POST /v1/batch starts an asynchronous extraction job for a list of URLs. Use it when you already know the pages you want to extract and want one job ID to track the whole run.
A batch job accepts up to 1,000 URLs. The API applies the same output format, rendering, proxy, and header settings to every accepted URL in the batch.
Request
The example below is a shell command. It stores the production base URL and API key in environment variables, then sends two URLs as one batch.
export SCRAPER_API_BASE_URL="https://scraper.geonode.io"
export GEONODE_SCRAPER_API_KEY="YOUR_API_KEY"

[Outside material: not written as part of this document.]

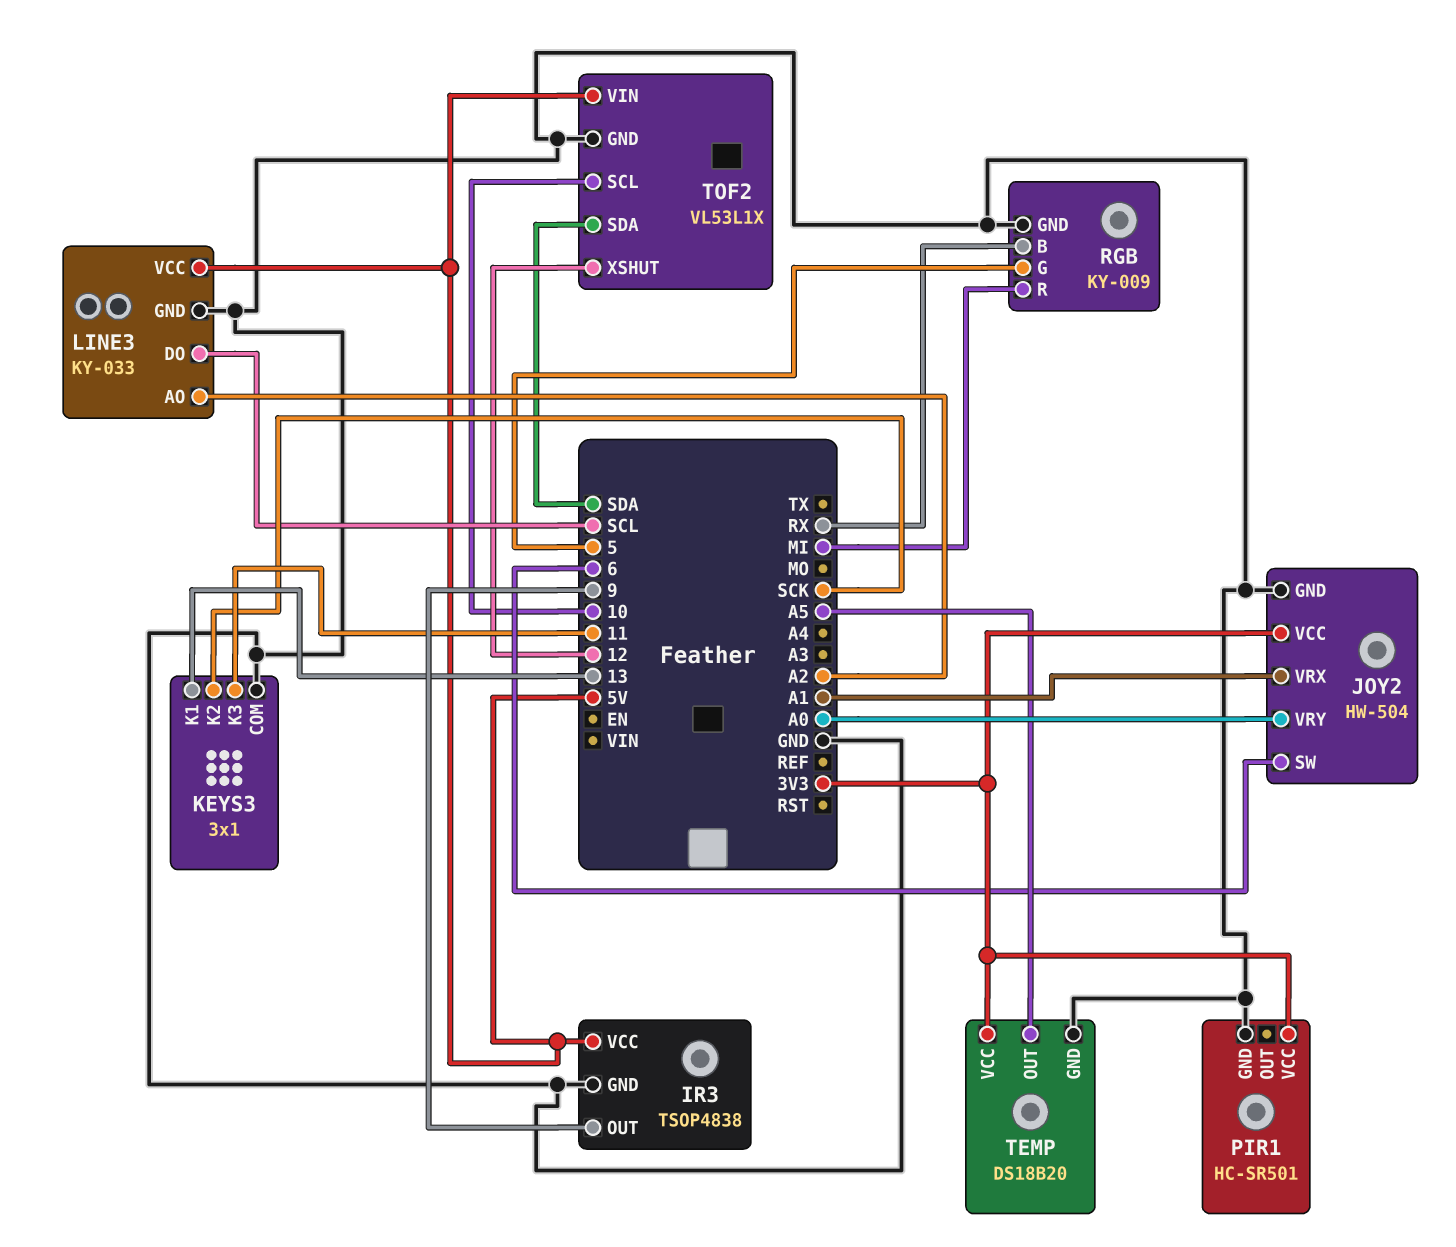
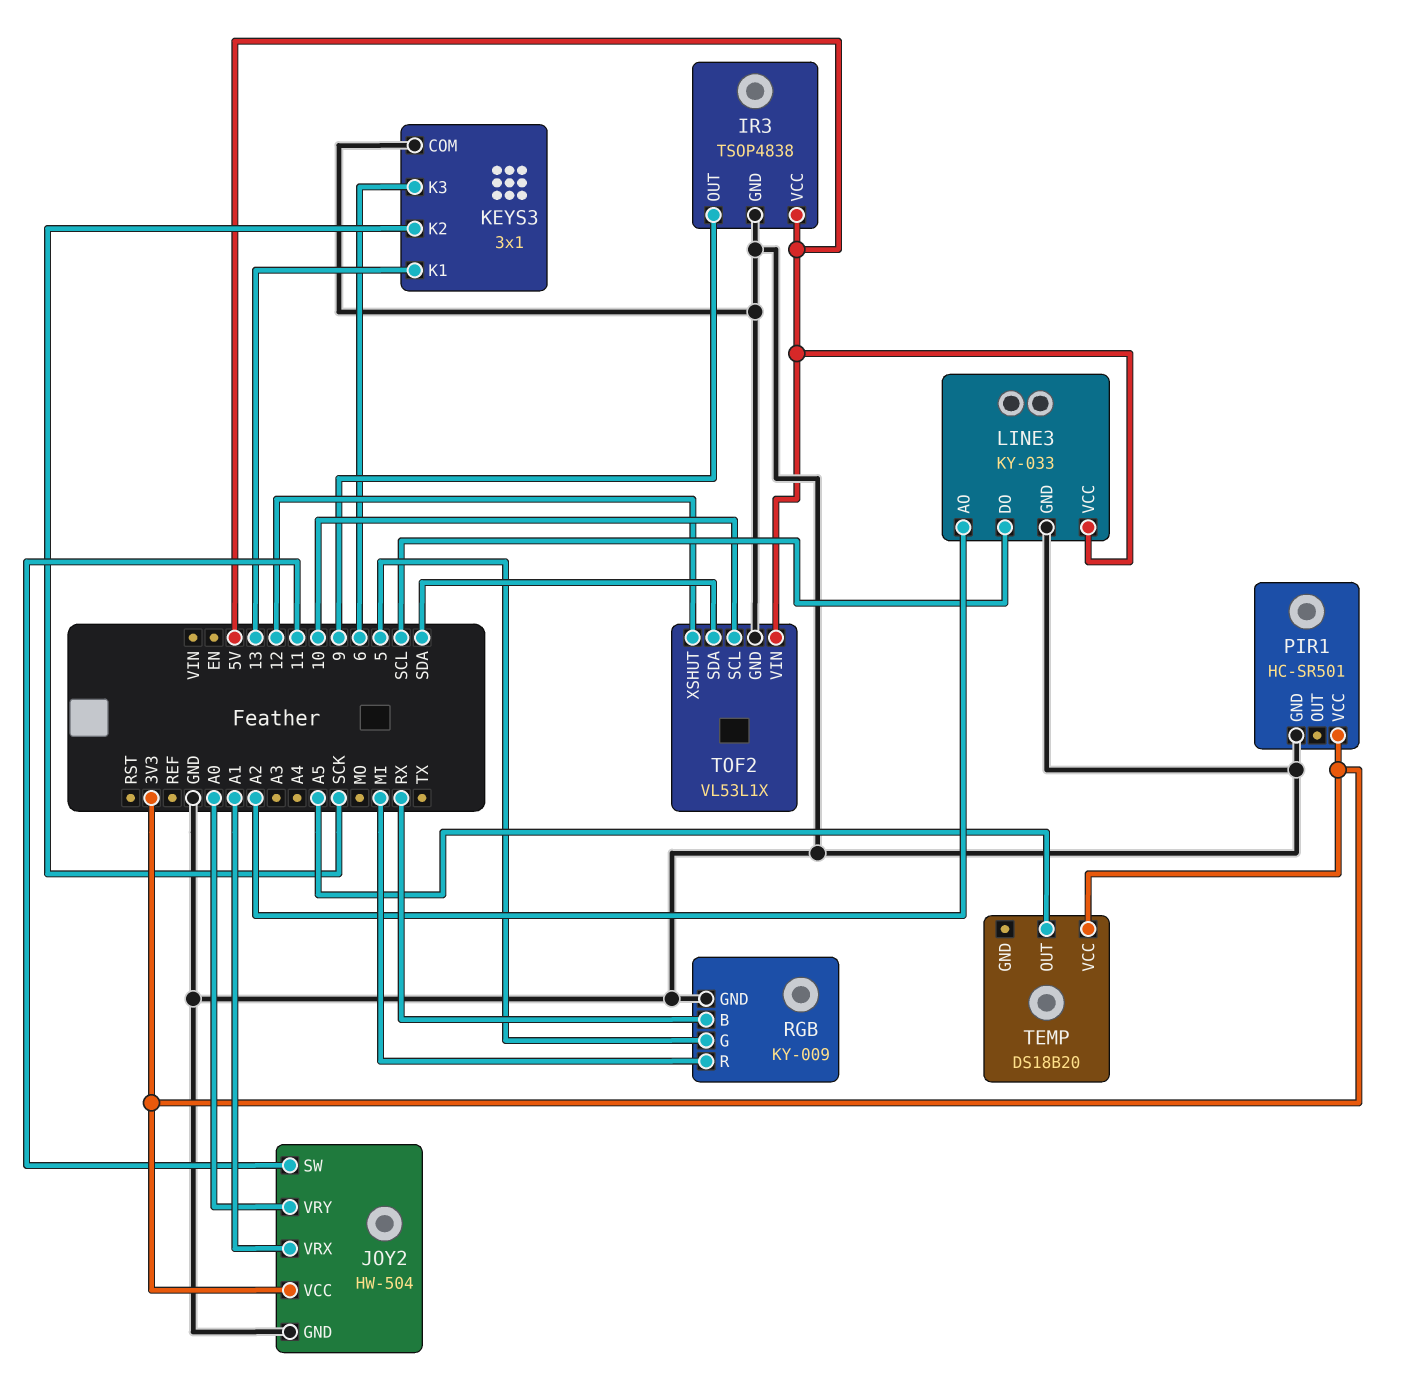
JOY2 pin SW: 6 -> 11
KEYS3 pin K3: 11 -> 6
TEMP pin GND: GND -> none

curl -X POST "$SCRAPER_API_BASE_URL/v1/batch" \
-H "X-Api-Key: $GEONODE_SCRAPER_API_KEY" \
-H "Content-Type: application/json" \
-d '{
"urls": [
"https://quotes.toscrape.com/",
"https://quotes.toscrape.com/page/2/"
],
"formats": ["markdown"],
"render_js": false,
"ignore_invalid_urls": true,
"proxy": {
"country": "US",
"type": "residential"
}
}'If the batch is accepted, the API returns 202 with a job_id. Use that ID with Get Batch Job Status.
Request Body
The request body controls which URLs enter the batch and how each URL should be extracted. Start with urls and formats, then add proxy, header, or rendering options only when the whole batch needs them.
| Field | Type | Required | Default | Description |
|---|---|---|---|---|
urls | array | Yes | None | URLs to extract. Must contain 1 to 1,000 items. |
ignore_invalid_urls | boolean | No | true | Skips invalid URLs and returns them in invalid_urls instead of failing the whole request. |
formats | array | No | ["markdown"] | Output formats to return for each URL. Supported values are markdown and html. |
render_js | boolean | No | false | Uses a headless browser for every batch item. Useful for JavaScript-heavy pages, but slower. |
proxy | object | No | Default proxy routing | Proxy country and type to use for each batch item. |
headers | object or null | No | null | Custom HTTP headers to include in each extraction request. |
Use ignore_invalid_urls: true when you prefer a partial batch to start even if a few URLs are malformed. Set it to false if the whole batch should fail validation unless every URL is valid.
Response
A successful request returns a queued job with a status URL and the number of accepted URLs.
{
"job_id": "9d7b2c8e-8a4b-4c10-9af3-65f4f8f6c019",
"status": "queued",
"status_url": "/v1/batch/9d7b2c8e-8a4b-4c10-9af3-65f4f8f6c019",
"accepted_urls": 2,
"invalid_urls": []
}If invalid_urls is not empty, those URLs were not queued.